Fachgespräch Tourismus nur der Auftakt für weitere Treffen
Perspektive für die Region
"Wir wollen die touristischen Angebote aus dem südlichen Rheinhessen zusammen fassen um sie gemeinsam zu bewerben", so fasste der Bundestagsabgeordnete Marcus Held (SPD) als Gastgeber des Tourismus Gipfels das Ergebnis eines fast dreistündigen Fachgesprächs zusammen. Zusammen mit mehr als 40 Vertretern aus Politik, Wirtschaft, Hotelerie und Gastronomie sowie IHK und Fachhochschule Worms diskutierte der im Wirtschaftsausschuss für Tourismus zuständige Held über "Perspektiven für die Region". Wichtige Impulse für Möglichkeiten der Region zeigten Fachreferenten von TUI, Lufthansa und Fraport auf, die vor allem Märkte in Asien für Rheinhessen beschrieben. "Mit dem Drehkreuz des Frankfurter Flughafens vor der Tür haben wir hervorragende Voraussetzungen, um Menschen aus aller Welt zu einem Stop-Over in unsere wunderbare Gegend einzuladen", zog Held am Ende des Gesprächs Bilanz. Durch das konkrete Angebot von Fraport, Ausflüge und Fahrten nach Rheinhessen am Flughafen mit zu vermarkten, habe man ein konkretes Ziel vor Augen, das bis zum großen rheinhessischen Jubiläumsjahr 2016 mit Leben erfüllt werden müsse, so der Bundestagsabgeordnete.
Der runde Tisch Tourismus war nur der Auftakt für weitere Veranstaltungen, um die ersten gesammelten Ideen zu vertiefen und zusammenzufassen.
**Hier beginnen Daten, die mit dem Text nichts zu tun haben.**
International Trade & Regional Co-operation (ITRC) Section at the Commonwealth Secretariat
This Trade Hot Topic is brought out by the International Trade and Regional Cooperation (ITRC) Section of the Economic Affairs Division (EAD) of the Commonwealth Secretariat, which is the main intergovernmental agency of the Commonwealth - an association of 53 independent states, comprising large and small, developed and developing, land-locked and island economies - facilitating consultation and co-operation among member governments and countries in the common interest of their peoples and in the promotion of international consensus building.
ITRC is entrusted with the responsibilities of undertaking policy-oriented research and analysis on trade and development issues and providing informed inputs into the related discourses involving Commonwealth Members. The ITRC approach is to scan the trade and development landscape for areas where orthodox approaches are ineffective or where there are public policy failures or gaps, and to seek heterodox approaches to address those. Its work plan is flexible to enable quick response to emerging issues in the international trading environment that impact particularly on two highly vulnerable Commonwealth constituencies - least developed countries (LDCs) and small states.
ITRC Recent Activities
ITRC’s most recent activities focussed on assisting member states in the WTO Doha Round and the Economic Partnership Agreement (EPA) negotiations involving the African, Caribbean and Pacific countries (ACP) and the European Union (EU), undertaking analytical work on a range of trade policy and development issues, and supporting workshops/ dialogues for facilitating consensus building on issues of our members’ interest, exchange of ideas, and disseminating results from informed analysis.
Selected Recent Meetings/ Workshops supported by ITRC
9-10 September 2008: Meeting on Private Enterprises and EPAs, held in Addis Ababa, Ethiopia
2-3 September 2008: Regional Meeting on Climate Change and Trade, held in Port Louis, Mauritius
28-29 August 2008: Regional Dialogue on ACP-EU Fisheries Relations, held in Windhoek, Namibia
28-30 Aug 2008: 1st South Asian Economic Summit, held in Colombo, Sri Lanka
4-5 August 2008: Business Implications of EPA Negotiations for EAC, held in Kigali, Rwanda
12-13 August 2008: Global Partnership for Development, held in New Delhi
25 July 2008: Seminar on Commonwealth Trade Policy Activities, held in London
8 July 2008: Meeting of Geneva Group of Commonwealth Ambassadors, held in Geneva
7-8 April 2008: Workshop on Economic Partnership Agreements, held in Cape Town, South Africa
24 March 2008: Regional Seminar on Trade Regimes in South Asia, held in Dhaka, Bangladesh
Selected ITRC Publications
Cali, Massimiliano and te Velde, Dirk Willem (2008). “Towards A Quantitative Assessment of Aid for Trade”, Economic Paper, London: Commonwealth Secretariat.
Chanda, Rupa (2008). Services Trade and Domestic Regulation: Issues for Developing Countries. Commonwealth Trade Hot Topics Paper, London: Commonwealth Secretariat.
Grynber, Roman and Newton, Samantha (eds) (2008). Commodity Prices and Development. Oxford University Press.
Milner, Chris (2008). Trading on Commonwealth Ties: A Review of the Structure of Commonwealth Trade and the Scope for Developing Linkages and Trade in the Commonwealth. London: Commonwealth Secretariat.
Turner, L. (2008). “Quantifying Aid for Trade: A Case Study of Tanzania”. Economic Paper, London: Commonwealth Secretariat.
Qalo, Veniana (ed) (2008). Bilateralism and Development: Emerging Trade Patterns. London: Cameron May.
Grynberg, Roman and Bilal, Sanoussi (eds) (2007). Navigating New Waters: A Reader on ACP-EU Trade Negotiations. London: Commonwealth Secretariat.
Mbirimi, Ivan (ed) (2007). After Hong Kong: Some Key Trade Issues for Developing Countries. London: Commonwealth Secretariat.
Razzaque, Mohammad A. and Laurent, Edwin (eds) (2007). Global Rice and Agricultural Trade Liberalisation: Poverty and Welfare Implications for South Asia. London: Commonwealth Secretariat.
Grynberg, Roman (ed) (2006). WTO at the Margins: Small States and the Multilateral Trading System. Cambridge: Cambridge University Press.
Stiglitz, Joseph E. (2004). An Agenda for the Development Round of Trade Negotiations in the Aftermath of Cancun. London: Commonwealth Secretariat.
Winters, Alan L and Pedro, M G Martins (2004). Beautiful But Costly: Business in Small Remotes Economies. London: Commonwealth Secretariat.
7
Hieran könne bei einem nächsten Zusammenkommen gearbeitet werden, indem wir einen Reiseveranstalter als Anbieter finden, so Held über den sogenannten Stopover-Tourismus. Dieser wird in Frankfurt schon seit geraumer Zeit angeboten, allerdings ohne die Beteiligung von Rheinhessen. „Welcome-Center“ lautet die zentrale Anlaufstelle im Frankfurter Flughafen, wo künftig auch Rheinhessen sich in „all seinen Facetten“ präsentieren sollte, so Fraport-Vertreterin Susanne Schick. Konkret könnte es sich Schick zufolge um einen Trip in die Kultur- und Weinlandschaft Rheinhessen handeln, womit die Region auch nicht in direkte Konkurrenz zu den Frankfurter „Goethe und Äppelwoi-Tours“ treten müsse. Eine mögliche Zielgruppe könnten Besucher aus dem asiatischen Raum sein.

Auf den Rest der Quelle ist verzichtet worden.